(Beginning of GIVEN PASSAGE)

Validating the Concept
- Tamar Sasi
- Jan 7
- 3 min read
This week was dedicated to validating our solution in the real world.Rather than refining interface details or content, our goal was to test the core idea:Does a playful, structured experience actually help reduce emotional tension around sensitive political topics?
To do this, we built an analog version of the game and tested it in real social settings, followed by a class presentation summarizing our findings.

Testing the Idea Outside the Lab
Our initial plan was to test the experience in family settings, since close relationships are the primary context we are designing for. In practice, this proved challenging.
In one family, the presence of young children made the activity feel inappropriate for the moment. In another case, the family actively resisted the idea and chose not to participate at all. These moments were important signals: even when people strongly relate to the problem, they may not be emotionally ready to engage with it.
Eventually, we were able to test the experience with two groups of friends who agreed to participate. While not our ideal target context, these sessions allowed us to observe how people responded to the mechanics, tone, and emotional framing of the game.
What We Expected vs. What Actually Happened
We initially assumed that framing the interaction as a game would naturally lower tension and make participation feel easy. In reality, the transition into play was often awkward and felt forced at first — especially when political tension had already surfaced earlier in the evening.
Participants reported that starting the game after a heated moment made it harder to shift mindsets. Some struggled with the openness of the task, finding it cognitively demanding to quickly invent ways to present abstract political concepts.
At the same time, once the game progressed, something began to shift.Over time, participants became more relaxed, humor emerged, and moments of genuine listening appeared. Role-switching — presenting positions that were not necessarily their own — created emotional distance and reduced defensiveness.
What the Research Helped Us Understand
Alongside validation, we deepened our literature review — and found strong theoretical support for what we observed in practice.
Research on humor in politically divided families shows that humor can function as a play frame — a temporary emotional bubble that allows people to engage with threatening topics without fully activating conflict. Carter and Davies (2025), in their qualitative study of British families during Brexit, describe humor as a learned skill rather than a universal solution. When used sensitively, humor helps maintain connection and ease tension; when mistimed, it can increase distance. This aligns closely with our findings that humor helped only when the interaction felt safe and voluntary.

(End of GIVEN PASSAGE)

=== ASSIGNMENT ===
Carry on the blog post about validating the political conversation game, starting right after its last sentence.

(Beginning of SOURCE MATERIAL)

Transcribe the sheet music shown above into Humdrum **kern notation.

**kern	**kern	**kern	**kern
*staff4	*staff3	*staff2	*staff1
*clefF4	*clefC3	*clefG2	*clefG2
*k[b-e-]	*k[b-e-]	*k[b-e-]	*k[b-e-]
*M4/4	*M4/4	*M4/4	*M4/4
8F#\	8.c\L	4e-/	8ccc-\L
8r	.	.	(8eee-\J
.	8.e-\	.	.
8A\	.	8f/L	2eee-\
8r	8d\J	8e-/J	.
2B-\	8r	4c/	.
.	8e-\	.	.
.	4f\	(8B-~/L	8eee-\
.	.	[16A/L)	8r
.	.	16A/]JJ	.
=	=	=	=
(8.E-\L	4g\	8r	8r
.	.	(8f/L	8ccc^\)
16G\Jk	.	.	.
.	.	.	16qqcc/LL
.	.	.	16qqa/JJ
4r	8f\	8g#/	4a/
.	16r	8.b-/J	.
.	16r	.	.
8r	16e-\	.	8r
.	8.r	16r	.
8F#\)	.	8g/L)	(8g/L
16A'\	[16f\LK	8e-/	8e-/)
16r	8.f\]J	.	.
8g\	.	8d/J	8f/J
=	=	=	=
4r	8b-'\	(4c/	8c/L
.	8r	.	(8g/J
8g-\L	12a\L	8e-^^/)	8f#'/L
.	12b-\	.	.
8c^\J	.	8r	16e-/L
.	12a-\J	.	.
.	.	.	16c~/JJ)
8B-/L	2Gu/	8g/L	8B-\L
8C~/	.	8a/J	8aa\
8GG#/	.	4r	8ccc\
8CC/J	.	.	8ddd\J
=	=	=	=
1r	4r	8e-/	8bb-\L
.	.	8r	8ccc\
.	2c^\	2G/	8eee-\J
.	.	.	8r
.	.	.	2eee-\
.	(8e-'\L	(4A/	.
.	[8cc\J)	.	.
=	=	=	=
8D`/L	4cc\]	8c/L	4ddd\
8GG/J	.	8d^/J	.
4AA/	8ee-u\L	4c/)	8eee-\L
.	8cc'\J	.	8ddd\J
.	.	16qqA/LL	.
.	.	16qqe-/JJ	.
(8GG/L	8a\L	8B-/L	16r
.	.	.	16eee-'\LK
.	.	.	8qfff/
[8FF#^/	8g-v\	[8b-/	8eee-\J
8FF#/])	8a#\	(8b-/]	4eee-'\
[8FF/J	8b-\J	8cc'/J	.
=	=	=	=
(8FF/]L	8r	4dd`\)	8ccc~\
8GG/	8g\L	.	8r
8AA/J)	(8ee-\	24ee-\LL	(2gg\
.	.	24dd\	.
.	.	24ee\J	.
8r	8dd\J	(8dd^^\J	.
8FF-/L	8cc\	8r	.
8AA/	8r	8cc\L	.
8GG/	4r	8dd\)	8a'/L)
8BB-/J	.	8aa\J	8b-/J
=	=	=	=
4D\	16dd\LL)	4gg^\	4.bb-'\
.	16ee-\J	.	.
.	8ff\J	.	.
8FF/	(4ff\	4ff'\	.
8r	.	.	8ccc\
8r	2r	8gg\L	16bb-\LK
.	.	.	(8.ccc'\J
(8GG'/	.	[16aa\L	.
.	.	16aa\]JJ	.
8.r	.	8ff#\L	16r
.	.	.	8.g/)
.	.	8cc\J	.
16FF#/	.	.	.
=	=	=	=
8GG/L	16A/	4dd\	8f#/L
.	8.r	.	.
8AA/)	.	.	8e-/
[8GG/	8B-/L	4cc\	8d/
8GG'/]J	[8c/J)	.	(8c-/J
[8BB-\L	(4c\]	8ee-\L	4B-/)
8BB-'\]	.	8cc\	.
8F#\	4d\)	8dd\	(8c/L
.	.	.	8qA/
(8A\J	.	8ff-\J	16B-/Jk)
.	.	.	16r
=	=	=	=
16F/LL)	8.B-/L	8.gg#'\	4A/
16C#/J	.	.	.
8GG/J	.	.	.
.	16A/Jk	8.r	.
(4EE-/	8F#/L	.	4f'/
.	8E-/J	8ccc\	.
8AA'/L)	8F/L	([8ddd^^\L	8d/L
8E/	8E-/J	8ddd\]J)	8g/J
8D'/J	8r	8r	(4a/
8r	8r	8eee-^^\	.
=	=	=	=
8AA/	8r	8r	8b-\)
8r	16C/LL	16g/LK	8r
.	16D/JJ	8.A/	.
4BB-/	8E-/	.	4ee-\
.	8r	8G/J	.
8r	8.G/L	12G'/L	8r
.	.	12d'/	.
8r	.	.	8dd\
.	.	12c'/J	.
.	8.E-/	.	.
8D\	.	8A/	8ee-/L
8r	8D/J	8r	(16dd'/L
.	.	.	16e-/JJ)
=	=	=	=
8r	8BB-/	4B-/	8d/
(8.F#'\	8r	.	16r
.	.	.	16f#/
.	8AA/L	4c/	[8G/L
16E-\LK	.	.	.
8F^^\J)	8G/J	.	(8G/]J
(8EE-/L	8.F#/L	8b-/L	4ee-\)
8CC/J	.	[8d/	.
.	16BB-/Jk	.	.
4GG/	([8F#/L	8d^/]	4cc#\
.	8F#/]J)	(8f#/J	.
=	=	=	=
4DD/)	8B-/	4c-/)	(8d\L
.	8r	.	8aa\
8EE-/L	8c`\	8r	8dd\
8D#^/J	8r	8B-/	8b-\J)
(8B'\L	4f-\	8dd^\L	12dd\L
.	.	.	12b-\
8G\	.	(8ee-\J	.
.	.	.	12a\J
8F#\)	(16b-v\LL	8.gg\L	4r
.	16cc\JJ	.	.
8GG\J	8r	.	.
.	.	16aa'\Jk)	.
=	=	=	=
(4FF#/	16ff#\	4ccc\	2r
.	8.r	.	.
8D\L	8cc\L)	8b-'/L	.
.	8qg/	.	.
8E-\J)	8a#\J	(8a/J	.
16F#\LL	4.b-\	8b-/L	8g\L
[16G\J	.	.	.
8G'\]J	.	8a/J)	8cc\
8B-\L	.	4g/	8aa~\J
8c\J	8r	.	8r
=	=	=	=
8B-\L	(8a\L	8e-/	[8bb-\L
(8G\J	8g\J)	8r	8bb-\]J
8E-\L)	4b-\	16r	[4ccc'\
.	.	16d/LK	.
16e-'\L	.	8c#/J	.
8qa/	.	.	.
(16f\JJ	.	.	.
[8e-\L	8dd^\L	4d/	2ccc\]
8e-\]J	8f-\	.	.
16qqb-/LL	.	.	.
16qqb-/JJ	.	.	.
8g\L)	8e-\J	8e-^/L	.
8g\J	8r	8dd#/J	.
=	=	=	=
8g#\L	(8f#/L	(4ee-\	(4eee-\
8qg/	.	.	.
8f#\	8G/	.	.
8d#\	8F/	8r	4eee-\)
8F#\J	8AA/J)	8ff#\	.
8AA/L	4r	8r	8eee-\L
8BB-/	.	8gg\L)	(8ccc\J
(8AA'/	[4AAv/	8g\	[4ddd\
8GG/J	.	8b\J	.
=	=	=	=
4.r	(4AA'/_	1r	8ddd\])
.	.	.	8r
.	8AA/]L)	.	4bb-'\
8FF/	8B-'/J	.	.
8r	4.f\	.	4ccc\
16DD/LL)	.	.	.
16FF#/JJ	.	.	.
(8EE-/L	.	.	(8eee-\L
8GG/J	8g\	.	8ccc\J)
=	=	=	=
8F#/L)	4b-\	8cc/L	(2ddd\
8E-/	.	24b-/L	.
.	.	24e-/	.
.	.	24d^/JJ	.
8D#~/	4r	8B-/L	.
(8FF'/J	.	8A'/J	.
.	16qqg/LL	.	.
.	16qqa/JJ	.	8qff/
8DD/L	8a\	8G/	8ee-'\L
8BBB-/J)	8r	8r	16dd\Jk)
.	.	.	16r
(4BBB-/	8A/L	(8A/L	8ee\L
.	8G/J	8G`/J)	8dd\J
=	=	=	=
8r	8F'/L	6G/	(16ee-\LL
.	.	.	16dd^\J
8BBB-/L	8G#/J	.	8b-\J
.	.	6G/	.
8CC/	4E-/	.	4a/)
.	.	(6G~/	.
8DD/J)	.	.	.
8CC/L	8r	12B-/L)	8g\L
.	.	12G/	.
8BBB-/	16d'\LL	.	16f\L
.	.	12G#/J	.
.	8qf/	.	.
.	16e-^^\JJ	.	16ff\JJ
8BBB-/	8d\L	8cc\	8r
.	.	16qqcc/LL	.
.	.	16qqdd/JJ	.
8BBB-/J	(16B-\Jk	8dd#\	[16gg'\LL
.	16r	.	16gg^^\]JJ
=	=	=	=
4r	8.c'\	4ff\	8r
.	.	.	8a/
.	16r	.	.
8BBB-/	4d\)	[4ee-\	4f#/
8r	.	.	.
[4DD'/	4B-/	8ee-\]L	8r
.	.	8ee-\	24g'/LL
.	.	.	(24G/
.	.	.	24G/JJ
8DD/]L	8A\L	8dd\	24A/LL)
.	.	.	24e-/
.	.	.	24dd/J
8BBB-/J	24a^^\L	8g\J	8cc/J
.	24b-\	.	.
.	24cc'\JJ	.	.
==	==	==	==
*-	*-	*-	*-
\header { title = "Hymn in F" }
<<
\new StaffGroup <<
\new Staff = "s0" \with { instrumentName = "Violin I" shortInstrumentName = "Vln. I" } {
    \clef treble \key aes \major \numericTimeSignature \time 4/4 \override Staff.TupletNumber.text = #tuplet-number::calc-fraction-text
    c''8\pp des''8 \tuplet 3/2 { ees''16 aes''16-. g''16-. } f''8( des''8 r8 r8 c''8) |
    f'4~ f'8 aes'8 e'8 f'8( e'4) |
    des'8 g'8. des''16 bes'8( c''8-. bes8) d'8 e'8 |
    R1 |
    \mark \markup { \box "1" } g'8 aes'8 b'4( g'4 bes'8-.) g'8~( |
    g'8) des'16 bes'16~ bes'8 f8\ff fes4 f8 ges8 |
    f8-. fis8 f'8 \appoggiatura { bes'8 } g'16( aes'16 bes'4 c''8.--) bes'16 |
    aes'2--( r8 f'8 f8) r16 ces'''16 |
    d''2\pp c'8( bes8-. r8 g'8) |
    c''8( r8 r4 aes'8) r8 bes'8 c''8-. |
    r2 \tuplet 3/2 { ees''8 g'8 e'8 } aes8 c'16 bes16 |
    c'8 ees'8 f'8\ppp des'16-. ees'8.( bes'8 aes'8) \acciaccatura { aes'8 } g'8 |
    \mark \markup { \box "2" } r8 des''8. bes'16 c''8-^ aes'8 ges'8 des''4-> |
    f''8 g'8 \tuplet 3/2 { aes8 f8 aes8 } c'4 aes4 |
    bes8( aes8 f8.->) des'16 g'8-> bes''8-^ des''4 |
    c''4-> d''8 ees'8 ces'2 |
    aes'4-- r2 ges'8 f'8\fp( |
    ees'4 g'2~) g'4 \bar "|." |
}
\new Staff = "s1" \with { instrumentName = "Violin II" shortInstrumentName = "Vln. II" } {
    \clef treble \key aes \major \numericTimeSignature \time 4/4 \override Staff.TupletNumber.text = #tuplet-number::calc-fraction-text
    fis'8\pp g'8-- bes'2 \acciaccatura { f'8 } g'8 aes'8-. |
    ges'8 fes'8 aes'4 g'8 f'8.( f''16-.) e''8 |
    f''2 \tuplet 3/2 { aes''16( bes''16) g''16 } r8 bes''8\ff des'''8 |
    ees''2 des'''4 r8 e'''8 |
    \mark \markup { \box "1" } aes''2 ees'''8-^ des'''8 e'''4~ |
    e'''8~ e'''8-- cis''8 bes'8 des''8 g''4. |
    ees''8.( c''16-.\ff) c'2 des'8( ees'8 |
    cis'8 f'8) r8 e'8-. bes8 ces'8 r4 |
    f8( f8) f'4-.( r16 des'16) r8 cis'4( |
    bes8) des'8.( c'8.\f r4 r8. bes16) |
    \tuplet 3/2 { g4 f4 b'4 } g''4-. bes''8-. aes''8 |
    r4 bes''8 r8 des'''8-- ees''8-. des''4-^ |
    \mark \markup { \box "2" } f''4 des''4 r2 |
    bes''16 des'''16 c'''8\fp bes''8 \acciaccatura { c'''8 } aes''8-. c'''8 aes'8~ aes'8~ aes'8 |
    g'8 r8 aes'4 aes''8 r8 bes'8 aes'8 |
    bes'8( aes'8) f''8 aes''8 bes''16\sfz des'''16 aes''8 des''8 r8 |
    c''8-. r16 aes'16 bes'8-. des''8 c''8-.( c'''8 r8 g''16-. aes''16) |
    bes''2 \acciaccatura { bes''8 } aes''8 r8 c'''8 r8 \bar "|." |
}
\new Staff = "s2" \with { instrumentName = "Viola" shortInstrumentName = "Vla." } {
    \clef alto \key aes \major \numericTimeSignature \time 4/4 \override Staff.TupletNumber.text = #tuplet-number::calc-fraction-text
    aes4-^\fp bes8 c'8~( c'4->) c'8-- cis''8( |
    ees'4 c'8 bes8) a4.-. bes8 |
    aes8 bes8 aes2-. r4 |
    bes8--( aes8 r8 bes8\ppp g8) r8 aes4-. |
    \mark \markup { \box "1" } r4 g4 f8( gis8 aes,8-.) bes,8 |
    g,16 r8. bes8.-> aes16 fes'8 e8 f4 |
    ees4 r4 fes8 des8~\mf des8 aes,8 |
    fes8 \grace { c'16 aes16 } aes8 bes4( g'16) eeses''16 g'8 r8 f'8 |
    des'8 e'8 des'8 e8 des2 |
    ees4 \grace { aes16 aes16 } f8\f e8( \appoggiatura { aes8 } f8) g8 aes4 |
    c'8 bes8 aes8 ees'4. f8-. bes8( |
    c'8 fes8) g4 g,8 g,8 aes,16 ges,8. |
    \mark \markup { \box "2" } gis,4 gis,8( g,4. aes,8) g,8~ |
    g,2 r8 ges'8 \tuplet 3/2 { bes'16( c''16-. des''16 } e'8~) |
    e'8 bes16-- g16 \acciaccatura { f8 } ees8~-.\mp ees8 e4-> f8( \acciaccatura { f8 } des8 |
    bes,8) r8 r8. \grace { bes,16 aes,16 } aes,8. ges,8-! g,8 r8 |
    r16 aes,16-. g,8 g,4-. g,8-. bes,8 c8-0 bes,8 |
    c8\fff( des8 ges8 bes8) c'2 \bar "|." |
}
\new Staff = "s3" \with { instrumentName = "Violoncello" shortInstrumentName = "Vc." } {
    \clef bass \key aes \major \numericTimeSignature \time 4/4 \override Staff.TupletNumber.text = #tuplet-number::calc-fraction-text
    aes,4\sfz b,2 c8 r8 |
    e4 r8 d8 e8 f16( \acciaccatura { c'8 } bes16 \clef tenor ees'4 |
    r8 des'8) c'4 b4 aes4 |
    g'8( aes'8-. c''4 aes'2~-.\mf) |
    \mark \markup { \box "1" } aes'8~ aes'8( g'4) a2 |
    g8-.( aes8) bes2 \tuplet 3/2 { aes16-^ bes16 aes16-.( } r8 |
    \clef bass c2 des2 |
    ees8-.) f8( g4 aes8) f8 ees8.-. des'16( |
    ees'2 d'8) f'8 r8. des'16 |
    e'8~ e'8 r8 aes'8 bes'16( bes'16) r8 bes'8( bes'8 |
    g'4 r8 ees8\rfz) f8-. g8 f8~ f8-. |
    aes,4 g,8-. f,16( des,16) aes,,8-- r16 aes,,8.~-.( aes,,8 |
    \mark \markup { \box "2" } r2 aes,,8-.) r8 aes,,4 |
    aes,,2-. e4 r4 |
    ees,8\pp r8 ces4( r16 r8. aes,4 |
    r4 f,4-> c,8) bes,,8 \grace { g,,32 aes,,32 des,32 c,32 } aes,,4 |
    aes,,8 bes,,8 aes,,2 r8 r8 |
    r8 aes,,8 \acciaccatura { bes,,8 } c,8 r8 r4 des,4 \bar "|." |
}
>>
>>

(End of SOURCE MATERIAL)

=== REPLY TO THE EXERCISE ===
We also explored research on paradoxical thinking as a conflict intervention. Hameiri et al. (2018) demonstrate that encouraging people to exaggerate or play out their own positions in an extreme way can reduce rigidity and open space for reflection — especially among individuals with strong, polarized views. Rather than confronting people with opposing information, paradoxical thinking creates a moment of internal tension that promotes cognitive flexibility.
Additional theoretical work suggests that such intra-individual conflict — briefly holding contradictory ideas — can reduce attitude polarization without requiring agreement (Sassenberg & Winter, in press). Importantly, these approaches work not by persuasion, but by disrupting automatic thinking patterns.
Together, these studies helped us understand why our game mechanics — role assignment, exaggeration, humor, and distance from personal identity — began to work once participants settled into the experience.
Presenting the Validation to the Class
At the end of the week, we presented our validation process and insights to the entire class. Rather than focusing on success alone, we openly shared resistance, refusal, and discomfort — alongside the moments where the experience did create relief, laughter, and listening.
This presentation helped us clarify that readiness, timing, and consent are not secondary considerations, but core design challenges we must address.